*** Opening of MATERIAL SUPPLIED ***

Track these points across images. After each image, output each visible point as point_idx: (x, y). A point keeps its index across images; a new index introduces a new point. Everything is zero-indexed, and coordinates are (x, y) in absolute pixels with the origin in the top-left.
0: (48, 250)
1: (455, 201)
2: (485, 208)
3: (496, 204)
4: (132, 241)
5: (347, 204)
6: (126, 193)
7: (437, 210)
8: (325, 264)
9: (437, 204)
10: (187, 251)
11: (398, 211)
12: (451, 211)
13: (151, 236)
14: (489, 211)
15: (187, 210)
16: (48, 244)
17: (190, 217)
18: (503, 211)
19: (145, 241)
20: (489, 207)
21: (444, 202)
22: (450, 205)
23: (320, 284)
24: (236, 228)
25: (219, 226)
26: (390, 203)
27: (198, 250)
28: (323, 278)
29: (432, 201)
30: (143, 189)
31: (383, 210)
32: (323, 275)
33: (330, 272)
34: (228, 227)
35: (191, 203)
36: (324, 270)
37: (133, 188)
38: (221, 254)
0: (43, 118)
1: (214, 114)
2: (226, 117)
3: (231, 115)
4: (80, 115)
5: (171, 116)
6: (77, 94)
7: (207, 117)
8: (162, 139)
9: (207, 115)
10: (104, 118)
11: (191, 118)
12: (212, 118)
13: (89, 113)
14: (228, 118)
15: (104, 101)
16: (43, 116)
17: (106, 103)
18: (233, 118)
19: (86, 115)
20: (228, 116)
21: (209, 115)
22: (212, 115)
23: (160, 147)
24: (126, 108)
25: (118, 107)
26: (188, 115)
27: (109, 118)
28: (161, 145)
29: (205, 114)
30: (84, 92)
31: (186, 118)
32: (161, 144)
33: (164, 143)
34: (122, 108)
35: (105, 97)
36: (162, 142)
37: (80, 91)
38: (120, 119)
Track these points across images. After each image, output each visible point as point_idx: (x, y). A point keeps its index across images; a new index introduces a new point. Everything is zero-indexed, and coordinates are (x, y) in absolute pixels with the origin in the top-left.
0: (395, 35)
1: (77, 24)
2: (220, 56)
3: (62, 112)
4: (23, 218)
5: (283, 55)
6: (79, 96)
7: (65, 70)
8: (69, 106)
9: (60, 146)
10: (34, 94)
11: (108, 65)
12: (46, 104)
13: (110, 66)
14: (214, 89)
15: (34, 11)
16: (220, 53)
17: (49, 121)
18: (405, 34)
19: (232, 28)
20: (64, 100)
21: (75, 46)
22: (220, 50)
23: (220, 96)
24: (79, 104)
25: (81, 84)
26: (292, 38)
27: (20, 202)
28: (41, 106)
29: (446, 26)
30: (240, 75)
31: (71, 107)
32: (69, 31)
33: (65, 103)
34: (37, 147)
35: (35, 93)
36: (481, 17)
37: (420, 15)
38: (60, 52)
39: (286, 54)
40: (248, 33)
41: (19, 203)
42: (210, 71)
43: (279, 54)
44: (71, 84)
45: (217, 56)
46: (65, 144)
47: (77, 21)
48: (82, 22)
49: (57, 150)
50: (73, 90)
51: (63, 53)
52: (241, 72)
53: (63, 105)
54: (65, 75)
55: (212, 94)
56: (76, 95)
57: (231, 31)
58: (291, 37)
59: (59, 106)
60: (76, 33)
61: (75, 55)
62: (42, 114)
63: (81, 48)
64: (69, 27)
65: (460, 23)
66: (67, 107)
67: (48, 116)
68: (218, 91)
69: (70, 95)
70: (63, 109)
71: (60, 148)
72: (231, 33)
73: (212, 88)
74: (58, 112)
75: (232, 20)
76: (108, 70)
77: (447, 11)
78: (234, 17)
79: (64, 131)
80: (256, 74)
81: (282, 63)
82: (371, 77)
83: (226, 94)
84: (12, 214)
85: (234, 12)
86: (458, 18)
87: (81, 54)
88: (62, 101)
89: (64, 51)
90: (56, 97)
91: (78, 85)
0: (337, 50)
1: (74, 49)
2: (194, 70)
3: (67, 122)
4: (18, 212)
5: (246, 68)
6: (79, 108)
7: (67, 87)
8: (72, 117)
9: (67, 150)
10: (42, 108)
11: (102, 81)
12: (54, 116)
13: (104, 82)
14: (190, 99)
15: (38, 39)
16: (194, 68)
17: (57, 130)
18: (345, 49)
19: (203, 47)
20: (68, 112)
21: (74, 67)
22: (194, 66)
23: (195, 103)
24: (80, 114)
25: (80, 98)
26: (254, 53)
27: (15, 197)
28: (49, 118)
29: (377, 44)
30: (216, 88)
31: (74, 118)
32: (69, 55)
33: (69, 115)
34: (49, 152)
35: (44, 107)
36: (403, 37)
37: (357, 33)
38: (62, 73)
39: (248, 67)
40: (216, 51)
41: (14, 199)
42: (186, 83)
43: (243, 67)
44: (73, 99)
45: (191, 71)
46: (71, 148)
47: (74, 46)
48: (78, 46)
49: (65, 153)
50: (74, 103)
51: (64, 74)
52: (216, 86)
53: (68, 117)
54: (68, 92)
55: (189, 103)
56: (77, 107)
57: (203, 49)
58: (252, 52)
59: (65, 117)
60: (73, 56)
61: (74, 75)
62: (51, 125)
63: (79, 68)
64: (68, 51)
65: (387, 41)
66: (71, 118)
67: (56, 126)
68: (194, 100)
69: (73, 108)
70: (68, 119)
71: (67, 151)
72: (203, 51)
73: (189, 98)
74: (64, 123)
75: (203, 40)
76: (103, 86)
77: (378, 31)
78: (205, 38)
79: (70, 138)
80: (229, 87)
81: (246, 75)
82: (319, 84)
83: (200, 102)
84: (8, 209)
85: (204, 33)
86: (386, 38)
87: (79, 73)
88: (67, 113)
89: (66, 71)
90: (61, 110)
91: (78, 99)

*** Close of MATERIAL SUPPLIED ***

> [WHAT IS EXPECTED]:
The stopping point is the line containing "26: (390, 203)". Reproduce exactly every line of the material from the first through that one.

> [WRITTEN ANSWER]:
Track these points across images. After each image, output each visible point as point_idx: (x, y). A point keeps its index across images; a new index introduces a new point. Everything is zero-indexed, and coordinates are (x, y) in absolute pixels with the origin in the top-left.
0: (48, 250)
1: (455, 201)
2: (485, 208)
3: (496, 204)
4: (132, 241)
5: (347, 204)
6: (126, 193)
7: (437, 210)
8: (325, 264)
9: (437, 204)
10: (187, 251)
11: (398, 211)
12: (451, 211)
13: (151, 236)
14: (489, 211)
15: (187, 210)
16: (48, 244)
17: (190, 217)
18: (503, 211)
19: (145, 241)
20: (489, 207)
21: (444, 202)
22: (450, 205)
23: (320, 284)
24: (236, 228)
25: (219, 226)
26: (390, 203)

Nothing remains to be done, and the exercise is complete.